◆ The problem ◆
In the stretch from the line containing "Between between_5_and_10hrs and" through the end of the rows, replace "lowest" with "smallest" and return only that stretch, with all else unchanged and the pictures left out.

◆ Data supplied ◆
= = = = = = =
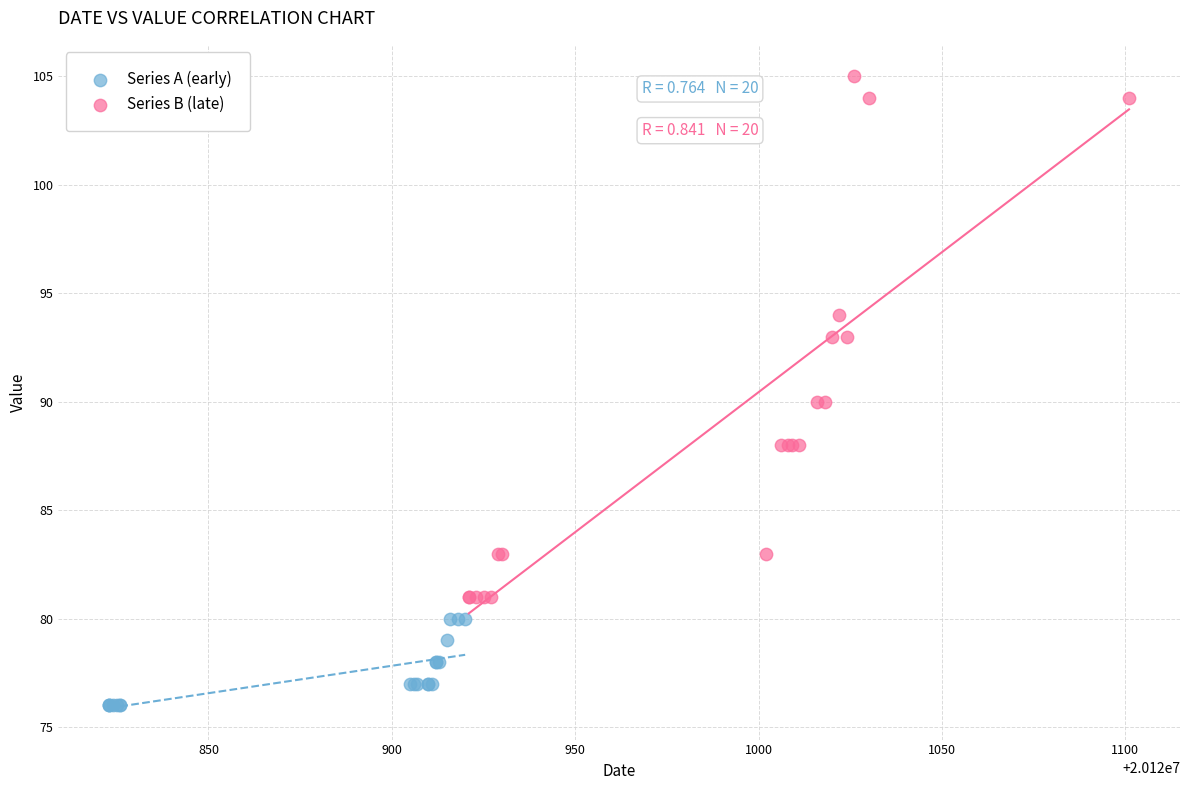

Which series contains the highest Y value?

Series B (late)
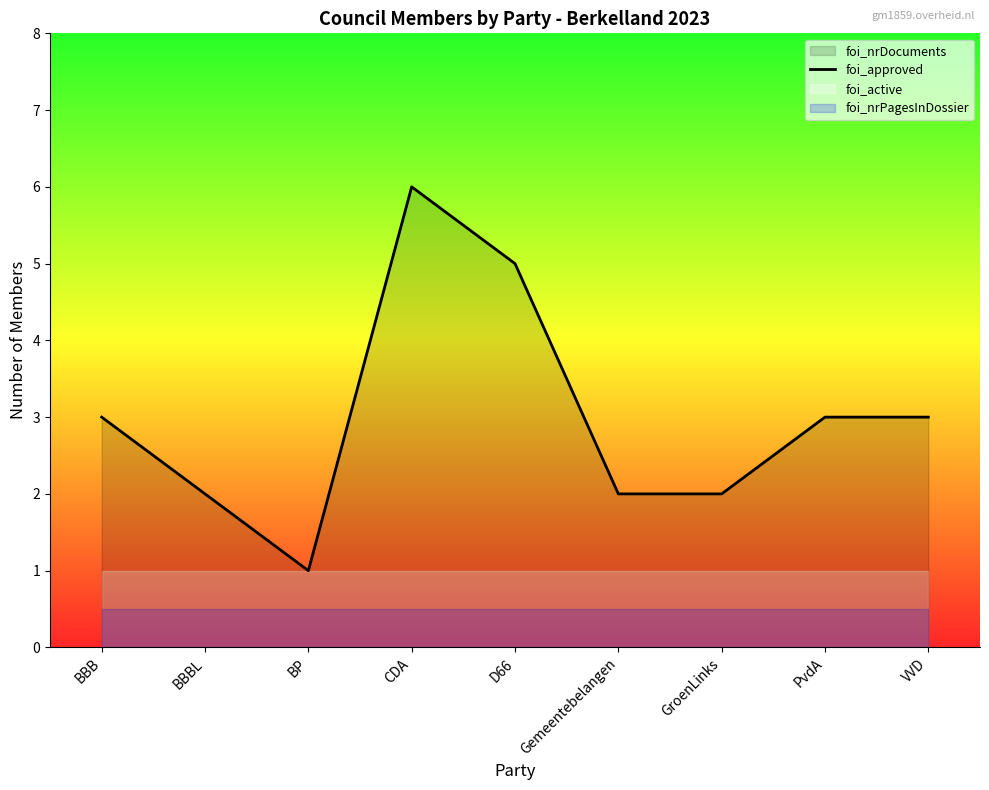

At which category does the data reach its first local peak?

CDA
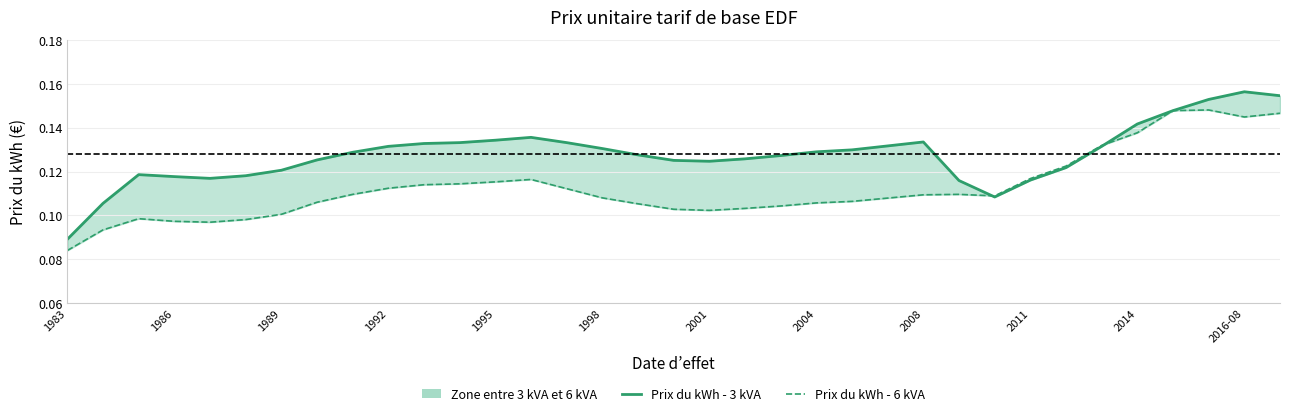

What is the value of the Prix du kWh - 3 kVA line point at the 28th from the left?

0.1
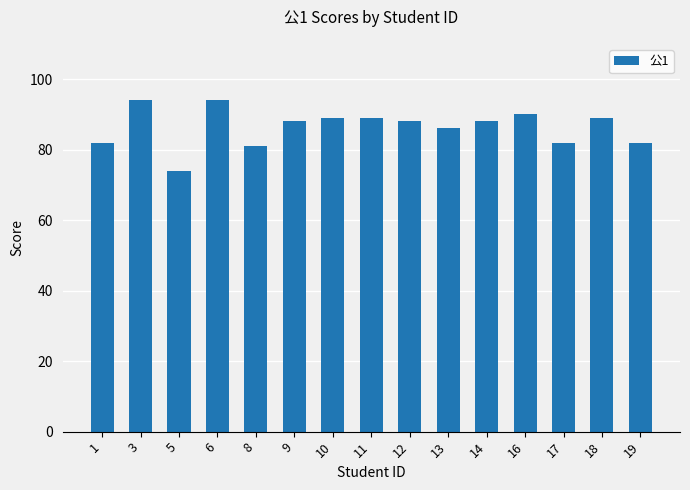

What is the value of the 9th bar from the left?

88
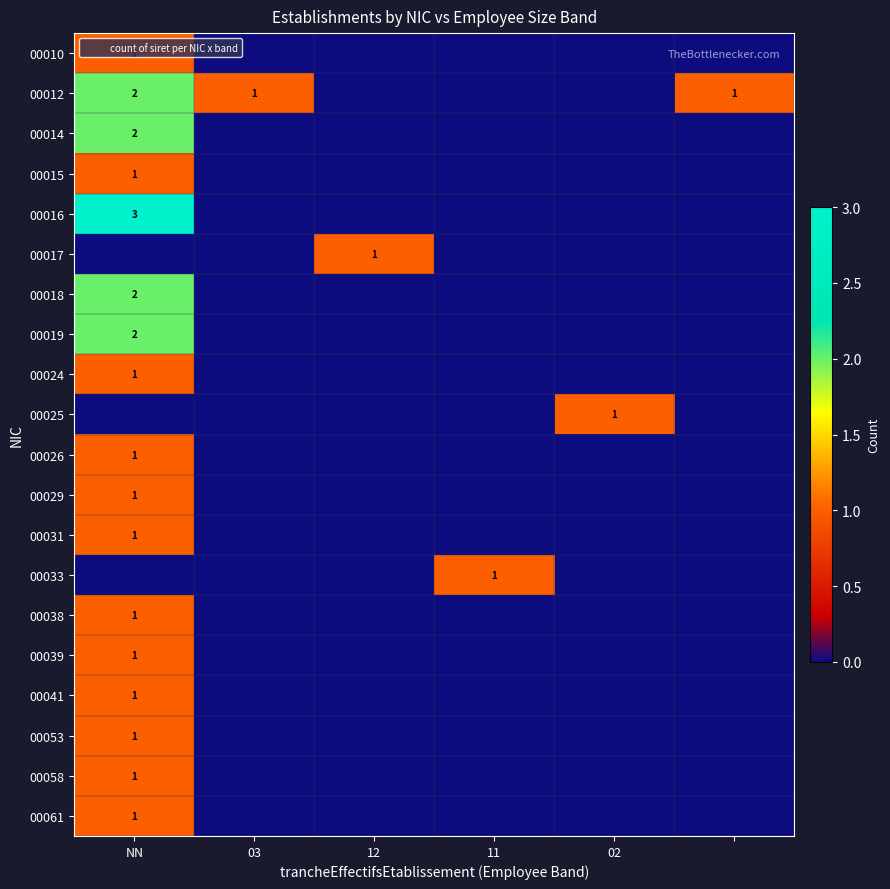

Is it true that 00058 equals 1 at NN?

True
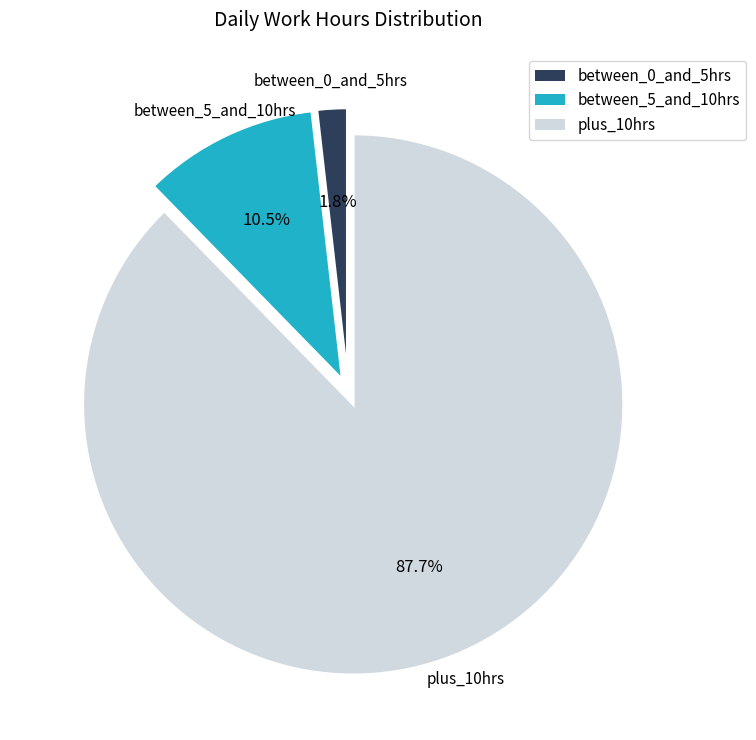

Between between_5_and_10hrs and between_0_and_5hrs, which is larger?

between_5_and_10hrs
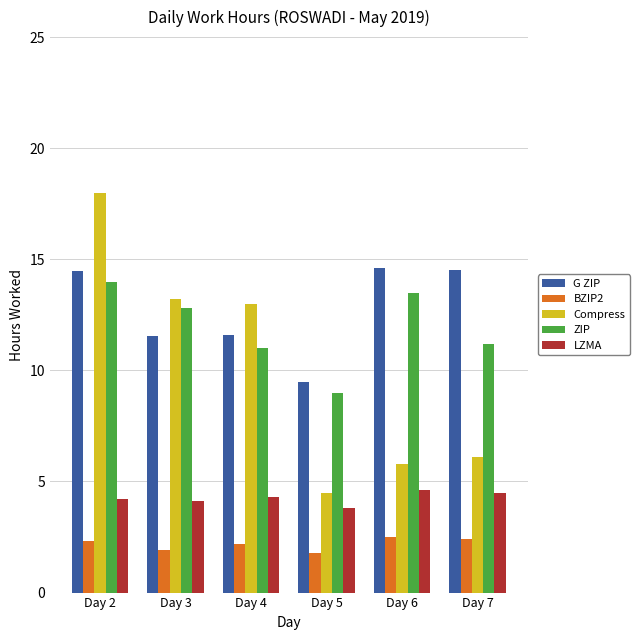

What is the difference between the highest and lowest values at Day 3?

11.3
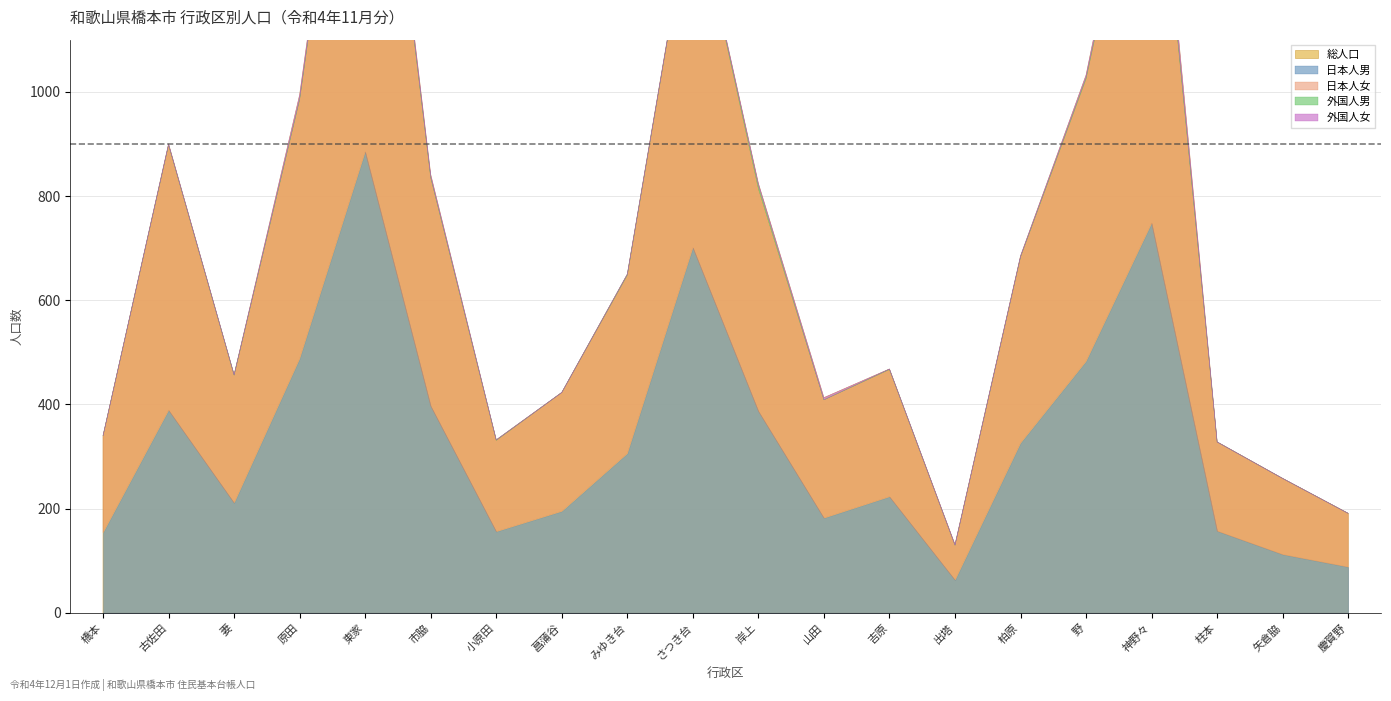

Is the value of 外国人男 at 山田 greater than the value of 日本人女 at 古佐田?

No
= = = = = = =
◆ Completed task ◆
Between between_5_and_10hrs and between_0_and_5hrs, which is larger?

between_5_and_10hrs

What is the difference between the highest and smallest values at Day 3?

11.3

Is the value of 外国人男 at 山田 greater than the value of 日本人女 at 古佐田?

No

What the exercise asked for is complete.